Great service is part of the brand

Jo heads up a management team that focuses on customer service centres, together with a smaller team that focuses on the retail experience. Both teams are geared around ensuring all M&S employees deliver the consistently great customer experience that is so much a part of its brand. While the service values are consistent, there is huge range and variety in how they might be delivered. As Jo says: “I’m responsible for customer service across the brand. How that looks and feels in our store, in our customer service centres, customer contact by phone or email, letters, social media, even down to the home deliveries experience.” With the challenge of ensuring customers experience the same service values across all these touch points, Jo and her team use The Institute of Customer Service’s National Customer Service Week (NCSW) to remind everyone that they are truly involved.
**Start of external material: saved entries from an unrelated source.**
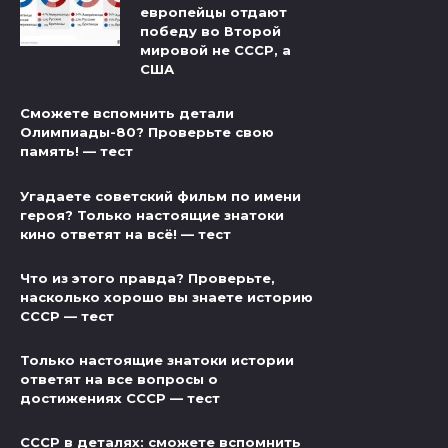
европейцы отдают
победу во Второй
мировой не СССР, а
США
Сможете вспомнить детали
Олимпиады-80? Проверьте свою
память! — тест
Угадаете советский фильм по имени
героя? Только настоящие знатоки
кино ответят на всё! — тест
Что из этого правда? Проверьте,
насколько хорошо вы знаете историю
СССР — тест
Только настоящие знатоки истории
ответят на все вопросы о
достижениях СССР — тест
СССР в деталях: сможете вспомнить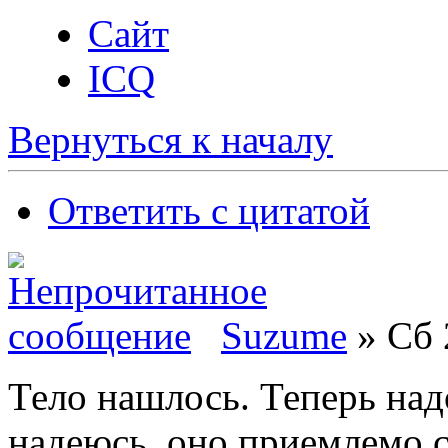
Сайт
ICQ
Вернуться к началу
Ответить с цитатой
Suzume
» Сб 
Тело нашлось. Теперь надо
надеюсь, оно приемлемо с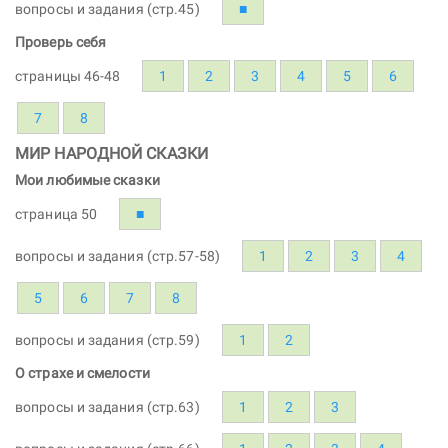
вопросы и задания (стр.45)
■
Проверь себя
страницы 46-48
1
2
3
4
5
6
7
8
МИР НАРОДНОЙ СКАЗКИ
Мои любимые сказки
страница 50
■
вопросы и задания (стр.57-58)
1
2
3
4
5
6
7
8
вопросы и задания (стр.59)
1
2
О страхе и смелости
вопросы и задания (стр.63)
1
2
3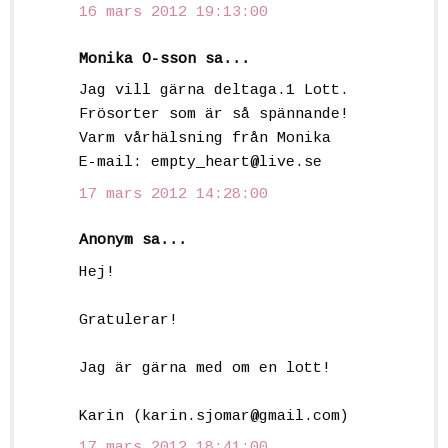
16 mars 2012 19:13:00
Monika O-sson sa...
Jag vill gärna deltaga.1 Lott.
Frösorter som är så spännande!
Varm vårhälsning från Monika
E-mail: empty_heart@live.se
17 mars 2012 14:28:00
Anonym sa...
Hej!
Gratulerar!
Jag är gärna med om en lott!
Karin (karin.sjomar@gmail.com)
17 mars 2012 18:41:00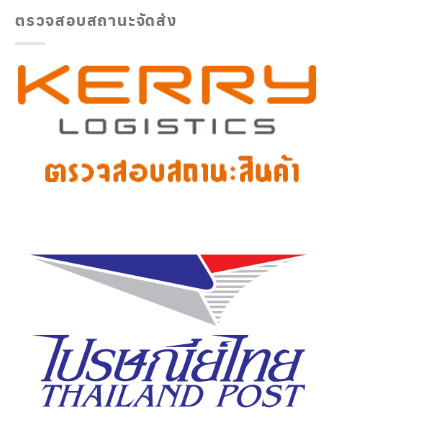
ตรวจสอบสถานะจัดส่ง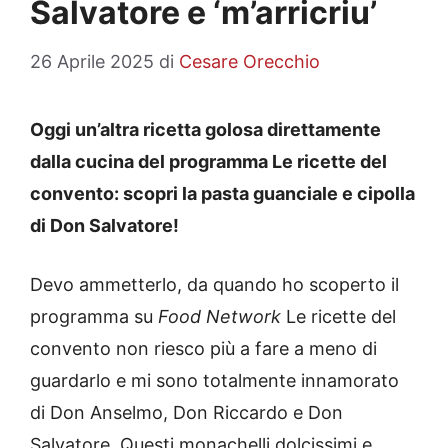
Salvatore e ‘m’arricriu’
26 Aprile 2025
di
Cesare Orecchio
Oggi un’altra ricetta golosa direttamente
dalla cucina del programma Le ricette del
convento: scopri la pasta guanciale e cipolla
di Don Salvatore!
Devo ammetterlo, da quando ho scoperto il
programma su
Food Network
Le ricette del
convento non riesco più a fare a meno di
guardarlo e mi sono totalmente innamorato
di Don Anselmo, Don Riccardo e Don
Salvatore. Questi monachelli dolcissimi e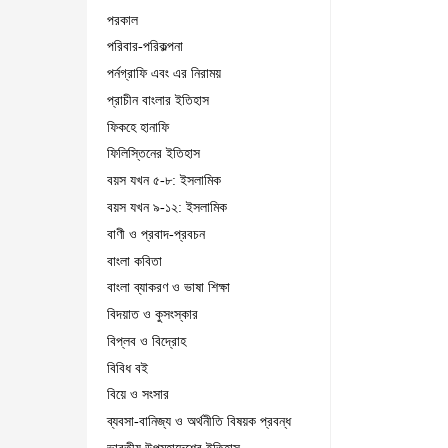
পরকাল
পরিবার-পরিকল্পনা
পর্নগ্রাফি এবং এর নিরাময়
প্রাচীন বাংলার ইতিহাস
ফিকহে হানাফি
ফিলিস্তিনের ইতিহাস
বয়স যখন ৫-৮: ইসলামিক
বয়স যখন ৯-১২: ইসলামিক
বাণী ও প্রবাদ-প্রবচন
বাংলা কবিতা
বাংলা ব্যাকরণ ও ভাষা শিক্ষা
বিদয়াত ও কুসংস্কার
বিপ্লব ও বিদ্রোহ
বিবিধ বই
বিয়ে ও সংসার
ব্যবসা-বানিজ্য ও অর্থনীতি বিষয়ক প্রবন্ধ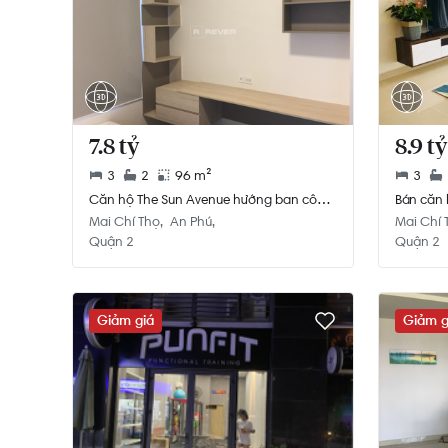
7.8 tỷ
8.9 tỷ
3
2
96 m²
3
Căn hộ The Sun Avenue hướng ban công
Bán căn 
đông nam đầy đủ nội thất diện tích 96m²
quận 2 d
Mai Chí Thọ
An Phú
Mai Chí 
Quận 2
Quận 2
Giảm giá
Giảm g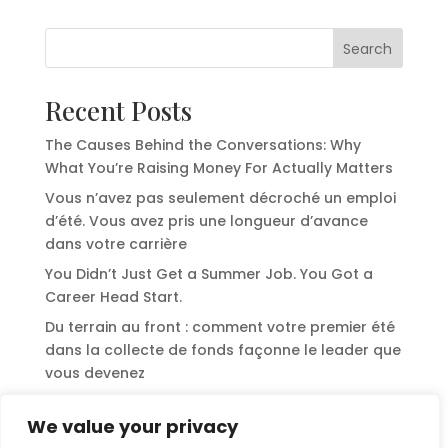
Search
Recent Posts
The Causes Behind the Conversations: Why
What You’re Raising Money For Actually Matters
Vous n’avez pas seulement décroché un emploi
d’été. Vous avez pris une longueur d’avance
dans votre carrière
You Didn’t Just Get a Summer Job. You Got a
Career Head Start.
Du terrain au front : comment votre premier été
dans la collecte de fonds façonne le leader que
vous devenez
From the Field to the Front: How Your First
We value your privacy
Summer in Fundraising Shapes the Leader You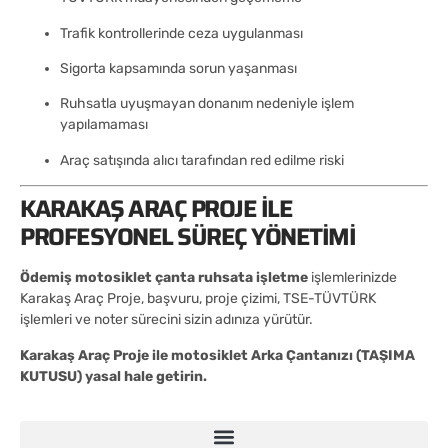
Trafik kontrollerinde ceza uygulanması
Sigorta kapsamında sorun yaşanması
Ruhsatla uyuşmayan donanım nedeniyle işlem
yapılamaması
Araç satışında alıcı tarafından red edilme riski
KARAKAŞ ARAÇ PROJE ILE
PROFESYONEL SÜREÇ YÖNETIMI
Ödemiş motosiklet çanta ruhsata işletme
işlemlerinizde
Karakaş Araç Proje, başvuru, proje çizimi, TSE-TÜVTÜRK
işlemleri ve noter sürecini sizin adınıza yürütür.
Karakaş Araç Proje ile motosiklet Arka Çantanızı (TAŞIMA
KUTUSU) yasal hale getirin.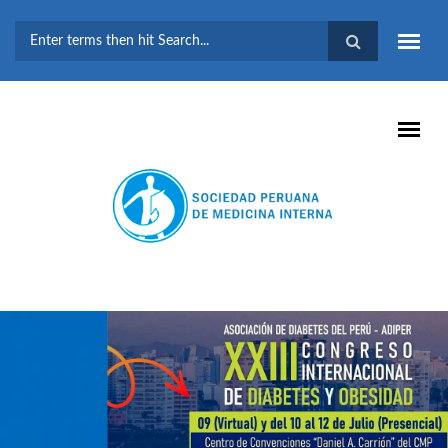
Pasar al contenido principal
FORMULARIO DE
BÚSQUEDA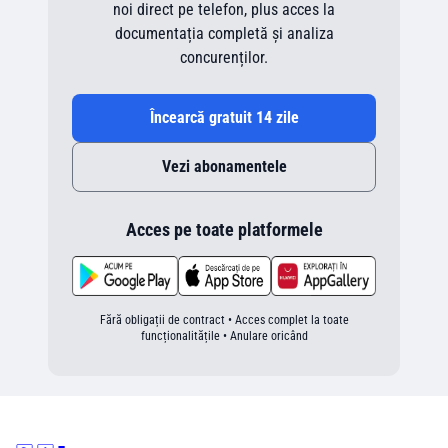
noi direct pe telefon, plus acces la
documentația completă și analiza
concurenților.
Încearcă gratuit 14 zile
Vezi abonamentele
Acces pe toate platformele
Fără obligații de contract • Acces complet la toate
funcționalitățile • Anulare oricând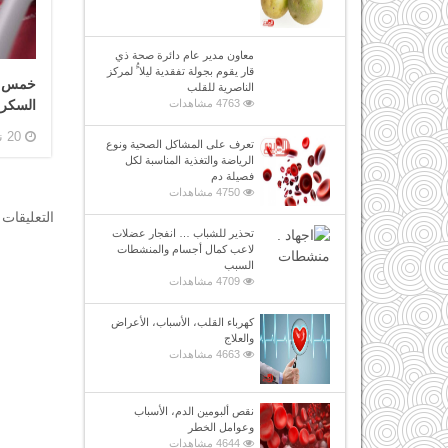
معاون مدير عام دائرة صحة ذي
قار يقوم بجولة تفقدية ليلا ًُ لمركز
خمس قو
الناصرية للقلب
السكر
4763 مشاهدات
20 نوفمبر, 2018
تعرف على المشاكل الصحية ونوع
الرياضة والتغذية المناسبة لكل
فصيلة دم
4750 مشاهدات
التعليقات 
تحذير للشباب … انفجار عضلات
لاعب كمال أجسام والمنشطات
السبب
4709 مشاهدات
كهرباء القلب، الأسباب، الأعراض
والعلاج
4663 مشاهدات
نقص ألبومين الدم، الأسباب
وعوامل الخطر
4644 مشاهدات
A drumbeat throughout the week

NCSW runs during the first full week of October and M&S have been taking part since 2012. Jo describes it as ‘a marker in the diary that you know everyone is going to get behind.’ “Each year has been better than the last, both in terms of the NCSW experience and its business outcomes for M&S.” She says: “This year has clearly been the best yet. The support and structure coming out from The Institute provided a real drumbeat throughout the week, that we could build around.” Jo announced the NCSW early to her heads of region and frontline managers with both emails and conference calls. “We had a longer run-in around the communication of the week” she recalls, “so we could galvanise people and do more around recognition and rewarding great service.”

A framework for engagement

M&S used themes The Institute provided, running from ‘understanding your customers’ and ‘dealing with problems’ to ‘recognising the business impact of customer service’, to generate a toolkit suggesting daily activities for retail stores and service centres. Meanwhile, for the duration of the week, M&S used its internal social network, Yammer, as the place for employees to share their customer service stories and experiences and a budget was raised to reward customer service excellence wherever it was found. In just seven days, M&S recognised and rewarded 567 individuals who had provided exceptional customer service. The national event provided a framework to further promote customer service within the company and see staff actively engage with its values.

I can see the return on investment

M&S has been a member of The Institute for the last five years, and has just renewed that membership for a further four, to gain further assistance as the business continues to move with the times. Being a retailer with one foot on the High Street and one foot in the digital space brings its own particular challenges. “Online is a faster moving environment” says Jo. “How do we act in a more agile and responsive way on customer feedback particularly in regard to social media? They are ahead of us in terms of multi-channel; customers think multi-channel just as a matter of course, and how we join that experience up is really important.”

Jo believes the best approach is to take a broad view, using insights from The Institute to spot examples of good practice wherever they may be. Meanwhile, the company’s own training materials are accredited by The Institute, to ensure they always reflect the latest research. “It’s essential to look outside your own sector” says Jo. “The Institute gives us an independent, UK-wide perspective on customer service. And it’s valuable to get that external review and verification on how our people are trained.” Ultimately, it was Jo’s decision to renew M&S’s Institute membership “ it wasn’t a difficult choice. I can see the return on investment from the work we’ve done so far” she says. “I was happy to sign that budget off.”